Indonesia is one of the world's largest carbon emitters. Between 1990 and 2007, the estimated total emissions from the Indonesian province of Riau were 3.66 Gt of CO2, including emissions from deforestation, forest degradation and decomposition and peat burning.

Carbon sequestered by the acacia and palm oil plantations that replaced much of the forest was estimated to be 0.24 Gt CO2. The average annual CO2 emissions from deforestation in Riau Province between 1990 and 2007 was equivalent to 79 per cent of Indonesia's total annual emissions from the energy sector in 2004.

In Riau Province in Sumatra, 4.2 million hectares (around two thirds) of tropical forests and peat swamp have been cleared in the last 25 years. Riau's deforestation is driven by large pulp and paper companies, as well as a number of palm oil companies. The harvested wood from the forests is used in pulp mills.

Around a quarter of the forest has been replaced with industrial pulpwood plantations, with about a third of the cleared land now used for industrial oil palm plantations. The remainder has been left as wasteland or is now covered by various smaller scale land uses.

Riau's biodiversity rich non-peatland forest, home to the endangered Sumatran elephant, has almost all been cleared with the exception of small blocks of protected forests.

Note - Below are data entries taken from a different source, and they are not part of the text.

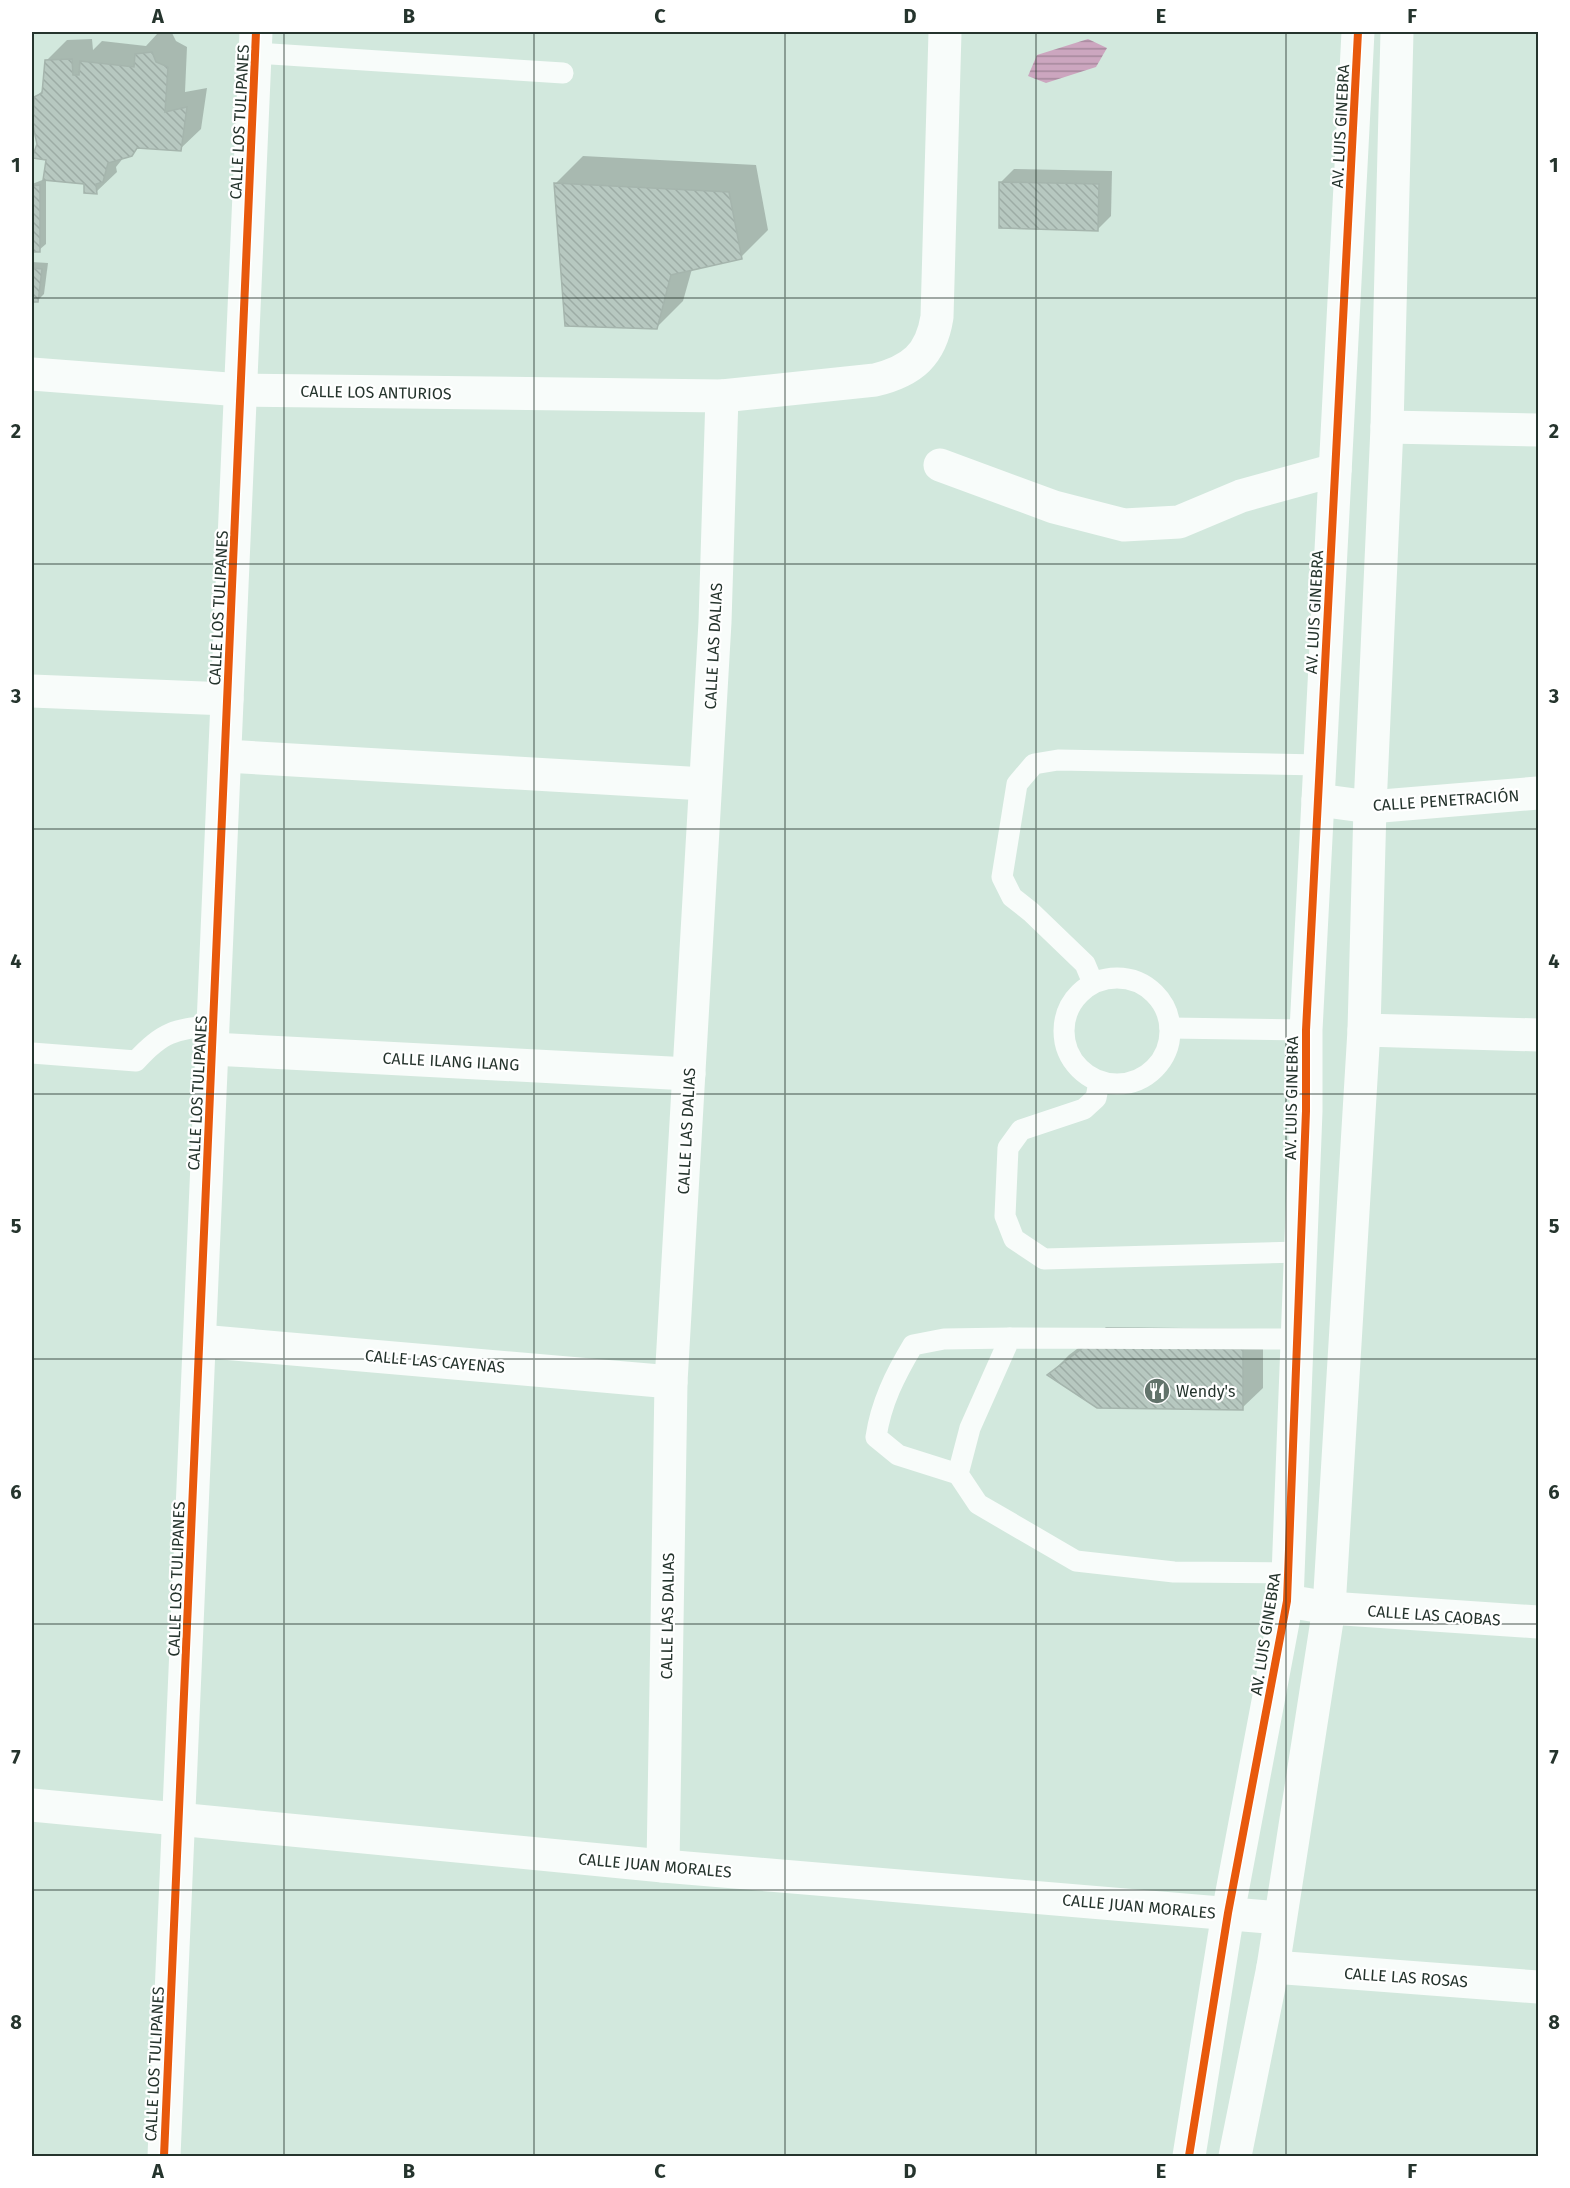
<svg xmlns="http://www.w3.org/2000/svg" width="1570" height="2188" viewBox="0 0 1570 2188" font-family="'Fira Sans',sans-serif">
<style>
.water{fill:url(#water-rules)}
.shadow{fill:#0003}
.building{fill:url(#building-back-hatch);stroke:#a5b5ad;stroke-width:1.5}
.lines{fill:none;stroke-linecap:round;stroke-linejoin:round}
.lane{stroke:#f8fcfa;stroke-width:21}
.street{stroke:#f8fcfa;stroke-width:33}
.secondary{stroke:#f8fcfa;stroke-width:33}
.cycleway-casing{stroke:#fff;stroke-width:11}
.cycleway{stroke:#e8590c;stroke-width:8}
.grid{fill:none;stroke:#25342d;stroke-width:1.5;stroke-opacity:0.55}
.labels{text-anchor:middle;stroke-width:4.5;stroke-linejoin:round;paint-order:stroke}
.street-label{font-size:16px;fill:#25342d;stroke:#fff}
.poi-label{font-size:16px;fill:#25342d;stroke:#fff;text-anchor:start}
.neatline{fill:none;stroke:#25342d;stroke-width:2}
.grid-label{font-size:20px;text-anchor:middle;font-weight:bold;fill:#25342d}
</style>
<defs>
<pattern id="water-rules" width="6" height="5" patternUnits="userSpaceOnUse" patternTransform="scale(1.5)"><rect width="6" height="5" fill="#cca6bf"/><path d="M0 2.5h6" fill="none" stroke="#a5889c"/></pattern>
<pattern id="building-back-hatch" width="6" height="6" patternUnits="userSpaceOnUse" patternTransform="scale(1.5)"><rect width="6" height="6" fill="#b7c8c0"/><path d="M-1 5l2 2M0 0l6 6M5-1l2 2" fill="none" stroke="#9daca5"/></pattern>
</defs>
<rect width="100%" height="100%" fill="#d2e8dd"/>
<polygon class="water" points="1088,39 1107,48 1096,67 1046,83 1028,76 1037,55"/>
<g class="shadow">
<polygon points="172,33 176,41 187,47 185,92 207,88 201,129 180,149 139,147 131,155 124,157 116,167 117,172 96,192 85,183 46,178 46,244 39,250 32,250 32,184 45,179 48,158 38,144 35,98 44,89 46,61 67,40 92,39 93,50 102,41 146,46 157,34"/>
<polygon points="583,156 756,165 768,230 741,257 692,269 683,301 656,328 556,183"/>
<polygon points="1014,169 1112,171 1111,216 1098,229 1001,182"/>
<polygon points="32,262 48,263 44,294 37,301 32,300"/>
<polygon points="1106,1327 1263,1329 1263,1388 1242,1408 1049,1375 1069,1355"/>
</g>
<g class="building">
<polygon points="152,52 156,62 168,67 165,112 187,107 181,151 137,148 132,156 108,163 103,182 96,184 97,194 84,193 84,184 43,180 46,160 32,158 37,144 33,126 34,97 42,93 45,60 72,59 73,75 79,75 80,61 134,67 135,54"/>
<polygon points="999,182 1099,184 1098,231 999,228"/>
<polygon points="554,183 729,192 742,259 671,275 657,329 565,326"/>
<polygon points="40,185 40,252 32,252 32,186"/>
<polygon points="32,268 42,269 38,302 32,302"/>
<polygon points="1084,1347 1243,1349 1243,1410 1097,1408 1047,1375"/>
</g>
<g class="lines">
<g class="lane">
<polyline points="256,53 563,73"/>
<circle cx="1117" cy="1031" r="53"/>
<polyline points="1093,983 1085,964 1031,912 1012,897 1002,877 1017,784 1034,764 1058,760 1320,765"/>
<polyline points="1170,1028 1306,1030"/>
<path d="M32 1053 136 1061C163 1031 174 1030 214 1025"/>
<polyline points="1099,1082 1096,1098 1084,1109 1021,1130 1008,1148 1005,1216 1014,1239 1044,1259 1301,1252"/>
<path d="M958 1474 898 1455 876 1437C881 1403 895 1375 913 1345L944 1339 1010 1338"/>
<polyline points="1289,1573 1174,1572 1076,1561 978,1504 958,1474 970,1428 1010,1338 1297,1339"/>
</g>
<g class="street">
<path d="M32 374 241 390 722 396 875 380C912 371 931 355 937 317L945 32"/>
<polyline points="1387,427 1538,430"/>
<polyline points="940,465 1054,507 1124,525 1179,522 1241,496 1335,470"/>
<polyline points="32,691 227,699"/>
<polyline points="225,756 705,784"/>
<polyline points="1318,800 1370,807 1538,793"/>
<polyline points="1364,1030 1538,1035"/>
<polyline points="212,1049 689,1074"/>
<polyline points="200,1341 671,1382"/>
<polyline points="1287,1601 1329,1608 1538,1622"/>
<polyline points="32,1805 663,1866 1279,1918"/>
<polyline points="663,1866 671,1382 715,622 722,396"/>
<polyline points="1273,1967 1538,1987"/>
<polyline points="164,2156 256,32"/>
</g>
<g class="secondary">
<polyline points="1189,2156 1228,1913 1287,1601 1306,1111 1306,1030 1358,32"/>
<polyline points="1235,2156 1273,1967 1329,1608 1364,1030 1370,807 1387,427 1397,32"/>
</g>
<g class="cycleway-casing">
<g id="cycleway">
<polyline points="164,2156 256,32"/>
<polyline points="1189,2156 1228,1913 1287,1601 1306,1111 1306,1030 1358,32"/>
</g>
</g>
<use href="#cycleway" class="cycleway"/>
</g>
<path class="grid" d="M284 32V2156M534 32V2156M785 32V2156M1036 32V2156M1286 32V2156M32 298H1538M32 564H1538M32 829H1538M32 1094H1538M32 1359H1538M32 1624H1538M32 1890H1538"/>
<defs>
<g id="restaurant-disc" transform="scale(1.35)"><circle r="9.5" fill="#62736b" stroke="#fff"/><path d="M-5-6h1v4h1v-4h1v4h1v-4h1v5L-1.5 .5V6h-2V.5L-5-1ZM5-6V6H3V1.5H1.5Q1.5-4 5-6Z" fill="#fff"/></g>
</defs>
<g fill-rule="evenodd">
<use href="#restaurant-disc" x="1157" y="1391"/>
</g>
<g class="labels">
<g class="street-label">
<text transform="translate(239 122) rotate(-87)" y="6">CALLE LOS TULIPANES</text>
<text transform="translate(1340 126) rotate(-87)" y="6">AV. LUIS GINEBRA</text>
<text transform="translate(376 392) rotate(1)" y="6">CALLE LOS ANTURIOS</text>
<text transform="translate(218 608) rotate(-87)" y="6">CALLE LOS TULIPANES</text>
<text transform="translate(1314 612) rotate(-87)" y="6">AV. LUIS GINEBRA</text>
<text transform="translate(713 646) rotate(-87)" y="6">CALLE LAS DALIAS</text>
<text transform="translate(1446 800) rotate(-4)" y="6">CALLE PENETRACIÓN</text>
<text transform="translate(451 1061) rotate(3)" y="6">CALLE ILANG ILANG</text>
<text transform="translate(197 1093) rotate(-87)" y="6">CALLE LOS TULIPANES</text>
<text transform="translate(1291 1098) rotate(-89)" y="6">AV. LUIS GINEBRA</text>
<text transform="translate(686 1131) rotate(-87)" y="6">CALLE LAS DALIAS</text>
<text transform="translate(435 1361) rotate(5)" y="6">CALLE LAS CAYENAS</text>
<text transform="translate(176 1579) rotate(-88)" y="6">CALLE LOS TULIPANES</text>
<text transform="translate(1434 1615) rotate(4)" y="6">CALLE LAS CAOBAS</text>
<text transform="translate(667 1616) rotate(-89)" y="6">CALLE LAS DALIAS</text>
<text transform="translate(1265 1634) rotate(-81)" y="6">AV. LUIS GINEBRA</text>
<text transform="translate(655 1865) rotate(5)" y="6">CALLE JUAN MORALES</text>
<text transform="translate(1139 1906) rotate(5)" y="6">CALLE JUAN MORALES</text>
<text transform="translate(1406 1977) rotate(4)" y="6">CALLE LAS ROSAS</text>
<text transform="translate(154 2064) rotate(-87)" y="6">CALLE LOS TULIPANES</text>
</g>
<g class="poi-label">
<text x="1176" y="1397">Wendy's</text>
</g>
</g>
<rect width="1570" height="2188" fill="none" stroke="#ffffff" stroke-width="66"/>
<rect x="33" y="33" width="1504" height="2122" class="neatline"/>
<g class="grid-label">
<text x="158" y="23">A</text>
<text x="409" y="23">B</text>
<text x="660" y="23">C</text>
<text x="910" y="23">D</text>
<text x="1161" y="23">E</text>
<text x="1412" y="23">F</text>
<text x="16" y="172">1</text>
<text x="1554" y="172">1</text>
<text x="16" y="438">2</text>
<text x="1554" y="438">2</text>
<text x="16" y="703">3</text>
<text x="1554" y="703">3</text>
<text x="16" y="968">4</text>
<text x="1554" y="968">4</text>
<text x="16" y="1233">5</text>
<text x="1554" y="1233">5</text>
<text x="16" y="1499">6</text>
<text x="1554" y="1499">6</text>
<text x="16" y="1764">7</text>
<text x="1554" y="1764">7</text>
<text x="16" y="2029">8</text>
<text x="1554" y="2029">8</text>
<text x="158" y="2178">A</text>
<text x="409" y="2178">B</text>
<text x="660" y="2178">C</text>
<text x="910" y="2178">D</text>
<text x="1161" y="2178">E</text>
<text x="1412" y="2178">F</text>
</g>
</svg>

The industry has now turned to clear natural forests on Riau's vast peat lands that are estimated to hold Southeast Asia's largest store of carbon and contain key habitats for the critically endangered Sumatran tiger. Sumatra is the only place on Earth where elephants, tigers, orangutans and rhinoceroses co-exist, but in Riau, Sumatran elephants and tigers are disappearing faster than their forests and may become locally extinct in a few years' time if deforestation continues.

The report calls on both the Indonesian government and industry to create incentives to prevent all further deforestation and forest degradation on peat lands, using mechanisms to encourage commercialization of environmental services, such as avoiding deforestation, water and soil protection and biodiversity conservation.

The report also suggests that all remaining unprotected peatland forest and other forests with high conservation values should be declared as nationally controlled protected areas and that new pulpwood or oil palm plantations only be established on existing wasteland on non peat soil. Global consumption of pulp and paper and palm oil is the underlying cause behind Riau's deforestation, the report concludes.

Market forces may help prevent further forest destruction through carbon trading schemes that would benefit the local economy and outweigh incentives for further industrial development of the land.